● **Records for the task**
* * * * *

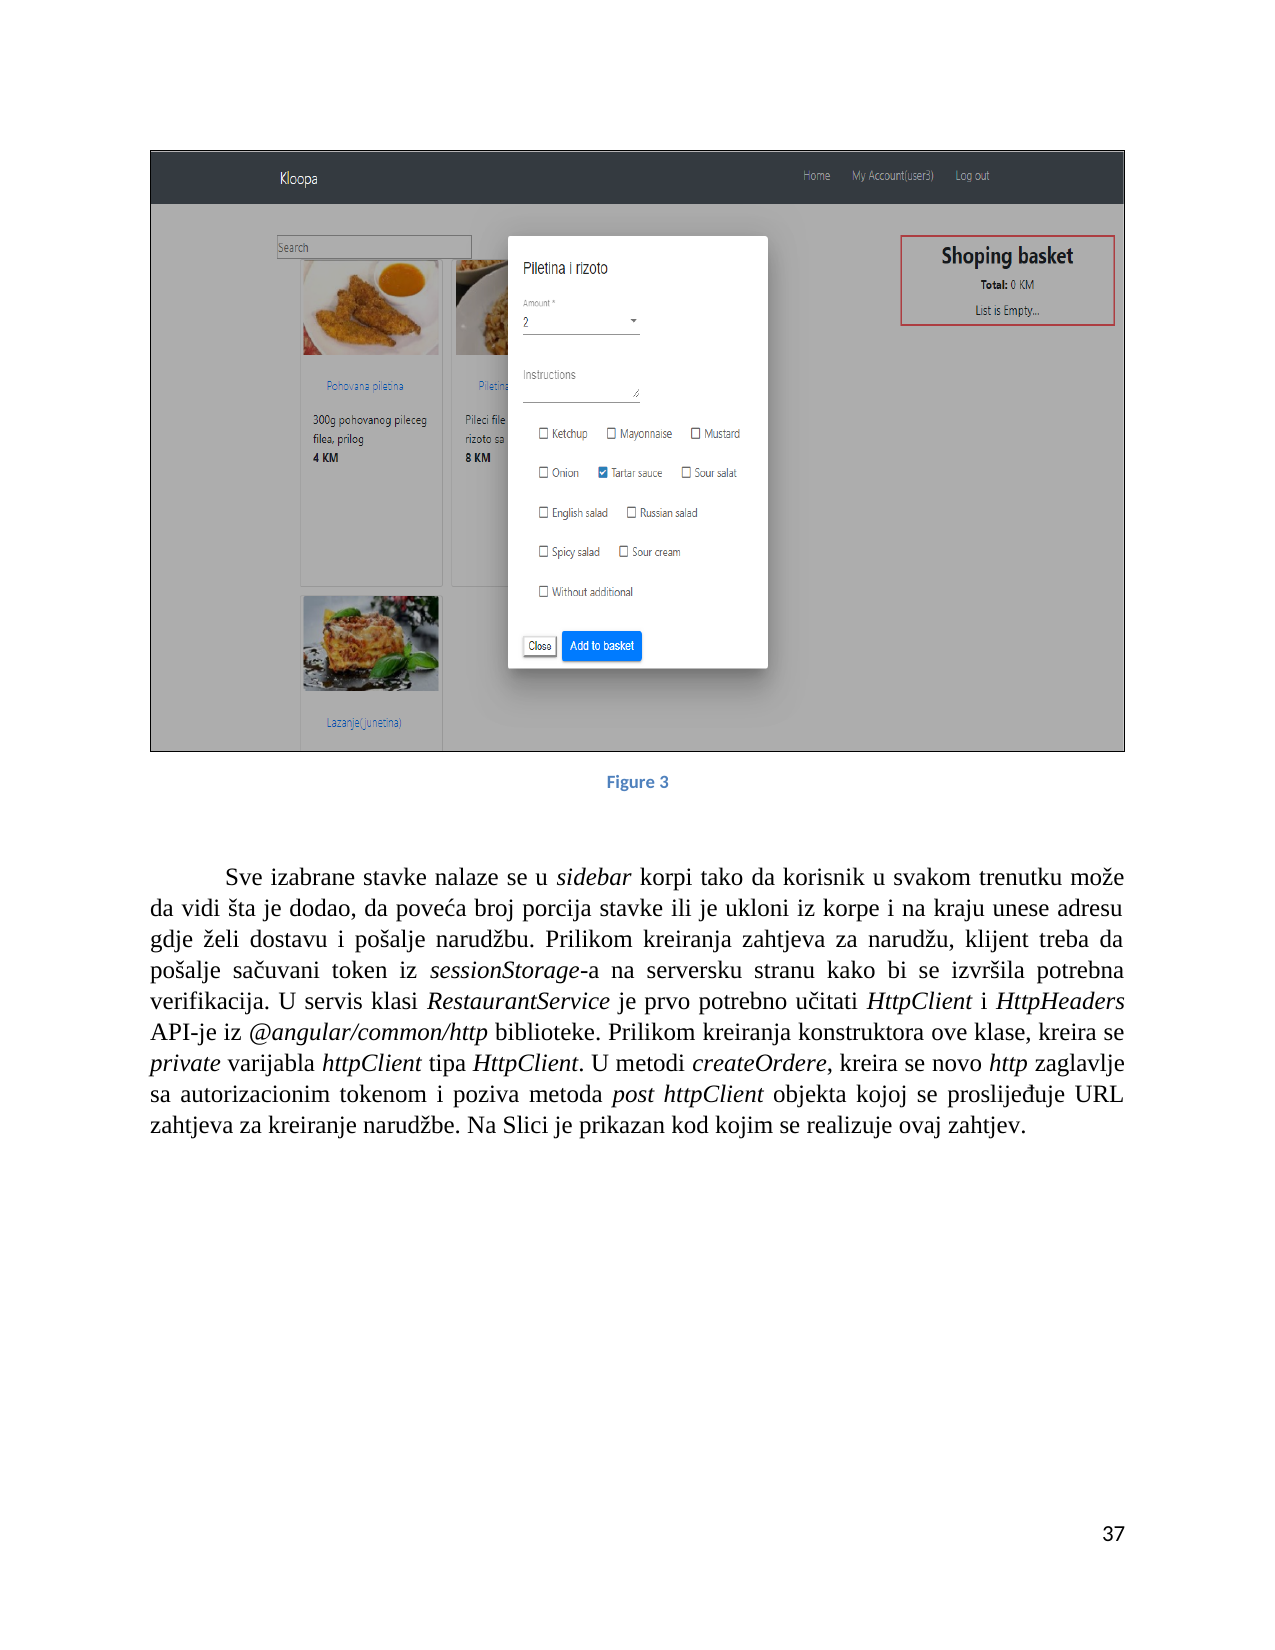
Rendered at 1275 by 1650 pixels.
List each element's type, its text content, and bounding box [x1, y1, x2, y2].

* * * * *

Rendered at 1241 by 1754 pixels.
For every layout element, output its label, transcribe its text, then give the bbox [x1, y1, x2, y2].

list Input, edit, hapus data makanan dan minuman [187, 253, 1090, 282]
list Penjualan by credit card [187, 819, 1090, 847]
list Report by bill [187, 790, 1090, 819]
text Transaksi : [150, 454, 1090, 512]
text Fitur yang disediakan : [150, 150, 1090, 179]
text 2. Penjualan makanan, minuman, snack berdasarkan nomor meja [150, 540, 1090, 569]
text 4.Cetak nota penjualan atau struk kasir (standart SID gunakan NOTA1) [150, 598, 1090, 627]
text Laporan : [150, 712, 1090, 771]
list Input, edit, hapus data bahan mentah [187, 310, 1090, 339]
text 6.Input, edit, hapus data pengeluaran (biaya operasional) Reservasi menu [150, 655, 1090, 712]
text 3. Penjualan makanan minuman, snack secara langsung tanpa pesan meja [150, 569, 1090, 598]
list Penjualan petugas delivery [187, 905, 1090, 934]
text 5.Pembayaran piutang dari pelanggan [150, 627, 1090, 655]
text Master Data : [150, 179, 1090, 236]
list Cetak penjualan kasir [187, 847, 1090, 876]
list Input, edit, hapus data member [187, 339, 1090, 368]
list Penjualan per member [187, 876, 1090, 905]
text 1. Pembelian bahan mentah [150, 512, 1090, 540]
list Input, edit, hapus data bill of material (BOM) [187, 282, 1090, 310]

* * * * *

● **Work instruction**
Lines holding the string "Rendered" must be copied out of the entries above.

● **Result**
Rendered at 1275 by 1650 pixels.
Rendered at 1241 by 1754 pixels.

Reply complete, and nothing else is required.